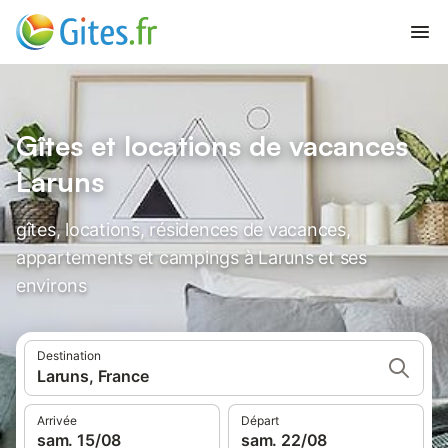
Gîtes et locations de vacances
Laruns
gîtes, locations, résidences de vacances,
appartements et campings à Laruns et ses
environs
Destination
Laruns, France
Arrivée
Départ
sam. 15/08
sam. 22/08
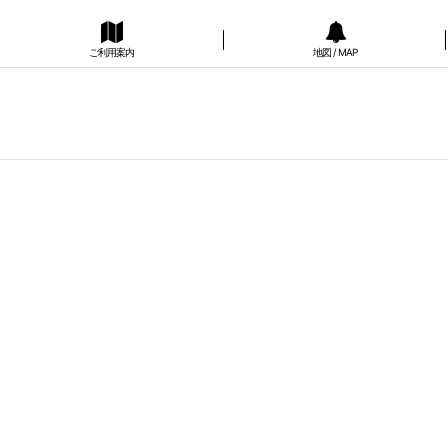
ご利用案内
地図 / MAP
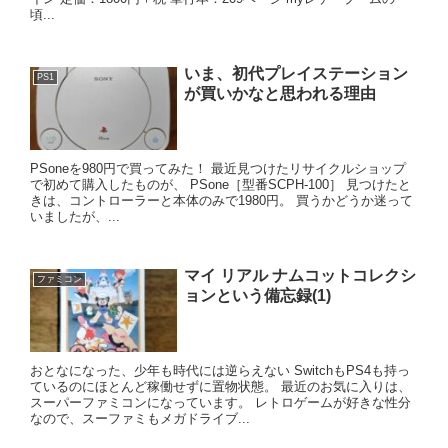
頃...
いま、初代プレイステーション
PS1
が買いかなと思われる理由
PSoneを980円で買ってみた！ 最近見つけたリサイクルショップ
で初めて購入したものが、 PSone［型番SCPH-100］ 見つけたと
きは、コントローラーと本体のみで1980円。 買うかどうか迷って
いましたが、...
マイ リアル ナムコットコレクシ
ファミコン
ョンという備忘録(1)
おとなになった、少年も時代には逆らえない SwitchもPS4も持っ
ているのにほとんど稼働せずに置物状態。 最近のお気に入りは、
スーパーファミコンになっています。 レトロゲームが好きな性分
なので、スーファミもメガドライブ...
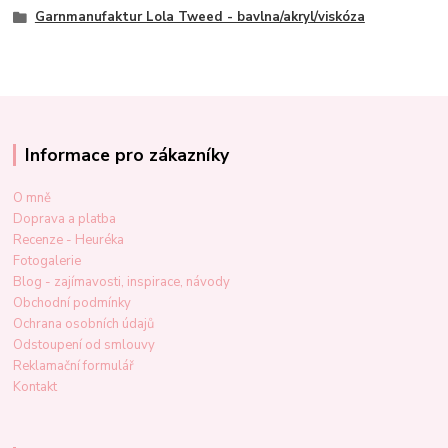
Garnmanufaktur Lola Tweed - bavlna/akryl/viskóza
Informace pro zákazníky
O mně
Doprava a platba
Recenze - Heuréka
Fotogalerie
Blog - zajímavosti, inspirace, návody
Obchodní podmínky
Ochrana osobních údajů
Odstoupení od smlouvy
Reklamační formulář
Kontakt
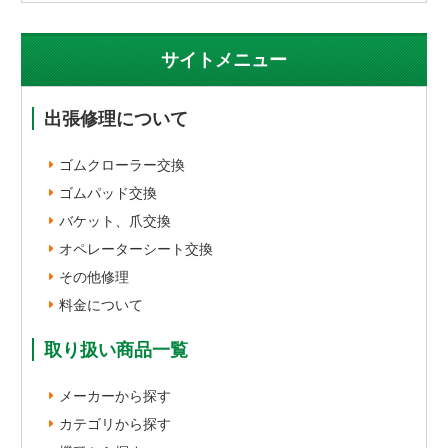
サイトメニュー
出張修理について
ゴムクローラー交換
ゴムパッド交換
バケット、爪交換
オペレーターシート交換
その他修理
料金について
取り扱い商品一覧
メーカーから探す
カテゴリから探す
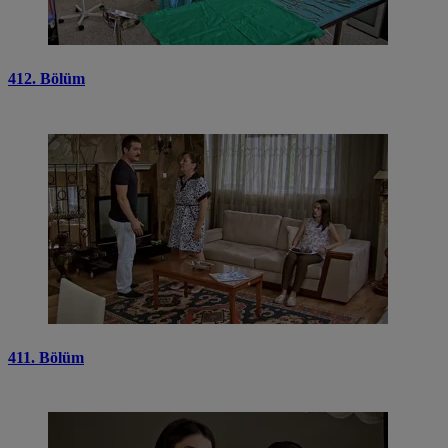
412. Bölüm
411. Bölüm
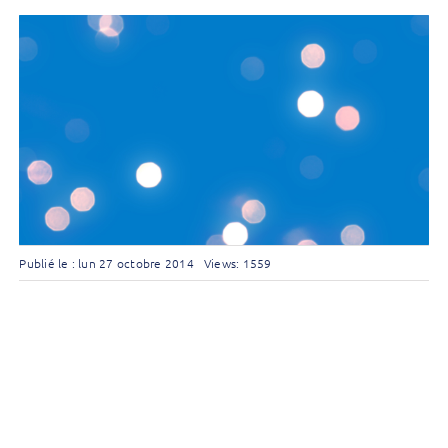
Publié le : lun 27 octobre 2014
Views: 1559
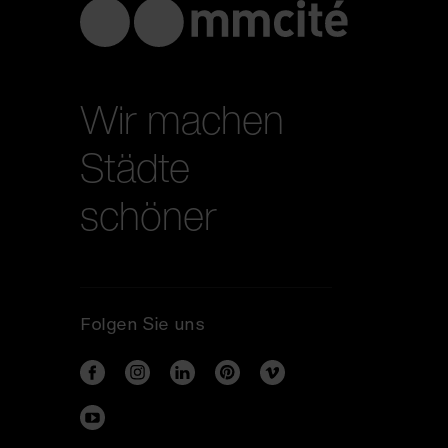
Wir machen
Städte
schöner
Folgen Sie uns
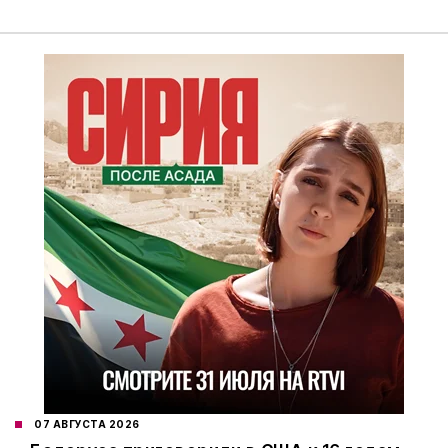
07 АВГУСТА 2026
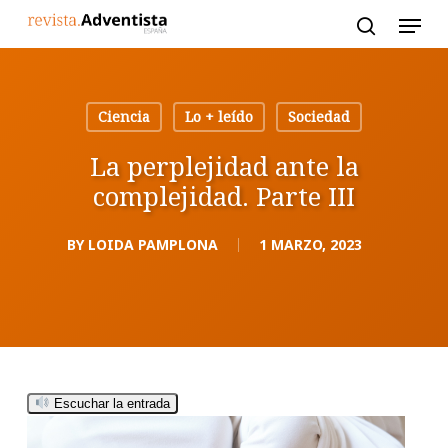
Skip
to
main
content
Ciencia
Lo + leído
Sociedad
La perplejidad ante la
complejidad. Parte III
BY
LOIDA PAMPLONA
1 MARZO, 2023
Escuchar la entrada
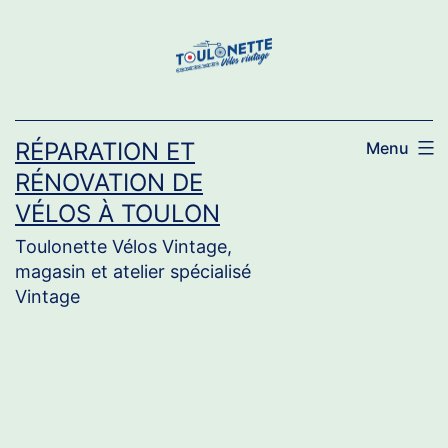
Aller
au
contenu
RÉPARATION ET
Menu
RÉNOVATION DE
VÉLOS À TOULON
Toulonette Vélos Vintage,
magasin et atelier spécialisé
Vintage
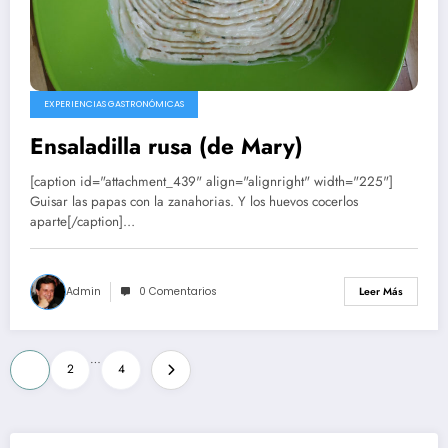
EXPERIENCIAS GASTRONÓMICAS
Ensaladilla rusa (de Mary)
[caption id="attachment_439" align="alignright" width="225"]
Guisar las papas con la zanahorias. Y los huevos cocerlos
aparte[/caption]…
Admin
0 Comentarios
Leer Más
Paginación
…
1
2
4
de
entradas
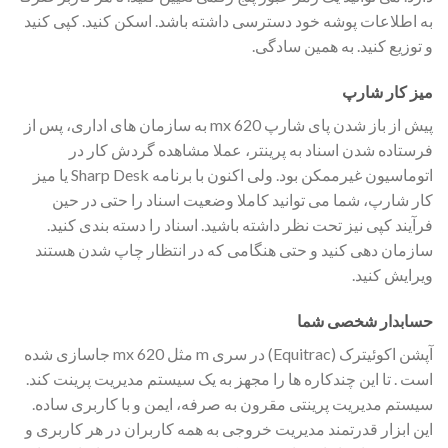
به اطلاعات پوشه خود دسترسی داشته باشد. اسکن کنید. کپی کنید
و توزیع کنید. به همین سادگی.
میز کار شارپ
پیش از باز شدن پای شارپ mx 620 به سازمان های اداری، پس از
فرستاده شدن اسناد به پرینتر، عملا مشاهده گردش کار در
اتوماسیون غیرممکن بود. ولی اکنون با برنامه Sharp Desk یا میز
کار شارپ، شما می توانید کاملا وضعیت اسناد را حتی در حین
فرآیند کپی نیز تحت نظر داشته باشید. اسناد را دسته بندی کنید.
سازمان دهی کنید و حتی هنگامی که در انتظار چاپ شدن هستند
ویرایش کنید.
حسابدار شخصی شما
آپشن اکوئیترک (Equitrac) در سری m مثل mx 620 جاسازی شده
است . تا این چندکاره ها را مجهز به یک سیستم مدیریت پرینت کند.
سیستم مدیریت پرینتی مقرون به صرفه، ایمن و با کاربری ساده.
این ابزار قدرتمند مدیریت خروجی به همه کاربران در هر کاربری و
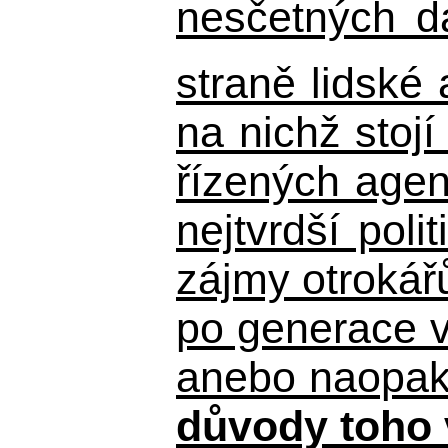
nesčetných d
straně lidské
na nichž stojí
řízených agen
nejtvrdší pol
zájmy otrokář
po generace 
anebo naopak n
důvody toho 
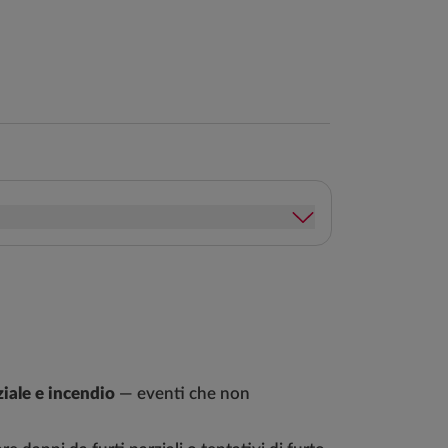
o
ziale e incendio
— eventi che non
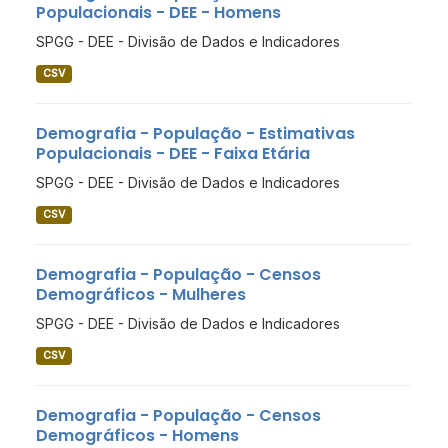
Populacionais - DEE - Homens
SPGG - DEE - Divisão de Dados e Indicadores
CSV
Demografia - População - Estimativas
Populacionais - DEE - Faixa Etária
SPGG - DEE - Divisão de Dados e Indicadores
CSV
Demografia - População - Censos
Demográficos - Mulheres
SPGG - DEE - Divisão de Dados e Indicadores
CSV
Demografia - População - Censos
Demográficos - Homens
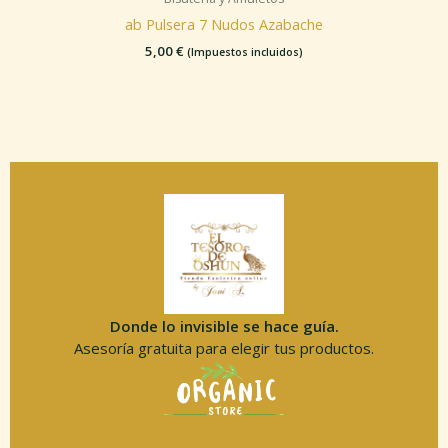
ab Pulsera 7 Nudos Azabache
5,00
€
(Impuestos incluidos)
Donde lo invisible se hace guía.
Asesoría gratuita para elegir tus productos.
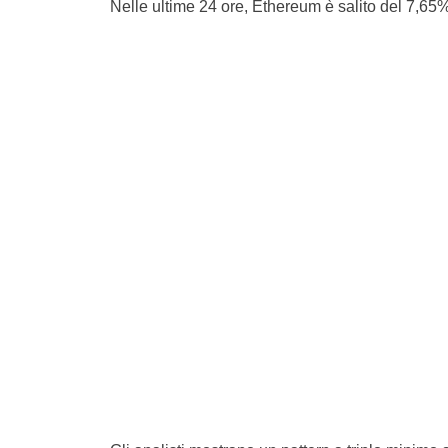
Nelle ultime 24 ore, Ethereum è salito del 7,65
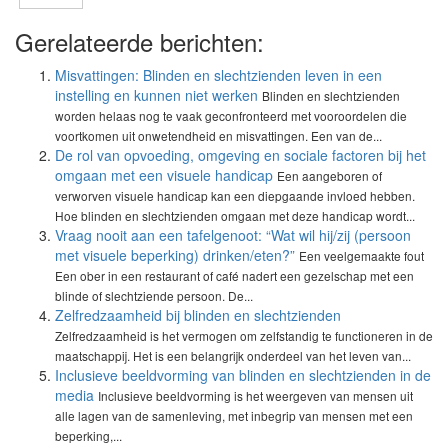
Gerelateerde berichten:
Misvattingen: Blinden en slechtzienden leven in een
instelling en kunnen niet werken
Blinden en slechtzienden
worden helaas nog te vaak geconfronteerd met vooroordelen die
voortkomen uit onwetendheid en misvattingen. Een van de...
De rol van opvoeding, omgeving en sociale factoren bij het
omgaan met een visuele handicap
Een aangeboren of
verworven visuele handicap kan een diepgaande invloed hebben.
Hoe blinden en slechtzienden omgaan met deze handicap wordt...
Vraag nooit aan een tafelgenoot: “Wat wil hij/zij (persoon
met visuele beperking) drinken/eten?”
Een veelgemaakte fout
Een ober in een restaurant of café nadert een gezelschap met een
blinde of slechtziende persoon. De...
Zelfredzaamheid bij blinden en slechtzienden
Zelfredzaamheid is het vermogen om zelfstandig te functioneren in de
maatschappij. Het is een belangrijk onderdeel van het leven van...
Inclusieve beeldvorming van blinden en slechtzienden in de
media
Inclusieve beeldvorming is het weergeven van mensen uit
alle lagen van de samenleving, met inbegrip van mensen met een
beperking,...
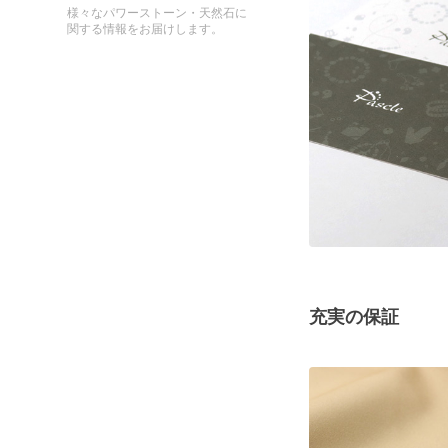
様々なパワーストーン・天然石に
関する情報をお届けします。
充実の保証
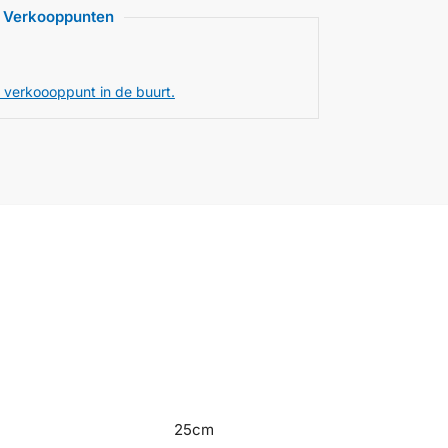
Verkooppunten
 verkoooppunt in de buurt.
25cm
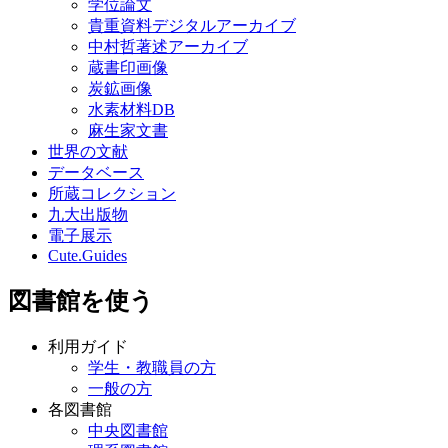
学位論文
貴重資料デジタルアーカイブ
中村哲著述アーカイブ
蔵書印画像
炭鉱画像
水素材料DB
麻生家文書
世界の文献
データベース
所蔵コレクション
九大出版物
電子展示
Cute.Guides
図書館を使う
利用ガイド
学生・教職員の方
一般の方
各図書館
中央図書館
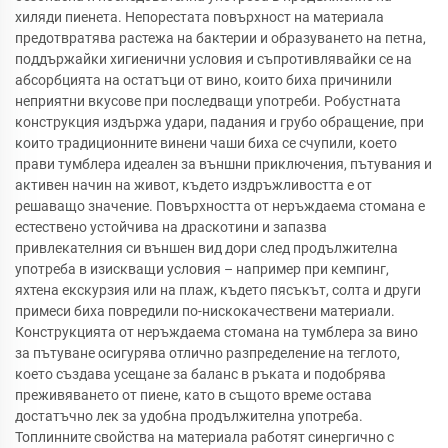
хиляди пиенета. Непорестата повърхност на материала
предотвратява растежа на бактерии и образуването на петна,
поддържайки хигиенични условия и съпротивлявайки се на
абсорбцията на остатъци от вино, които биха причинили
неприятни вкусове при последващи употреби. Робустната
конструкция издържа удари, падания и грубо обращение, при
които традиционните винени чаши биха се счупили, което
прави тумблера идеален за външни приключения, пътувания и
активен начин на живот, където издръжливостта е от
решаващо значение. Повърхността от неръждаема стомана е
естествено устойчива на драскотини и запазва
привлекателния си външен вид дори след продължителна
употреба в изискващи условия – например при кемпинг,
яхтена екскурзия или на плаж, където пясъкът, солта и други
примеси биха повредили по-нискокачествени материали.
Конструкцията от неръждаема стомана на тумблера за вино
за пътуване осигурява отлично разпределение на теглото,
което създава усещане за баланс в ръката и подобрява
преживяването от пиене, като в същото време остава
достатъчно лек за удобна продължителна употреба.
Топлинните свойства на материала работят синергично с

━━━

Working through the records, copy each line in which the word "продължителна" appears.

привлекателния си външен вид дори след продължителна
достатъчно лек за удобна продължителна употреба.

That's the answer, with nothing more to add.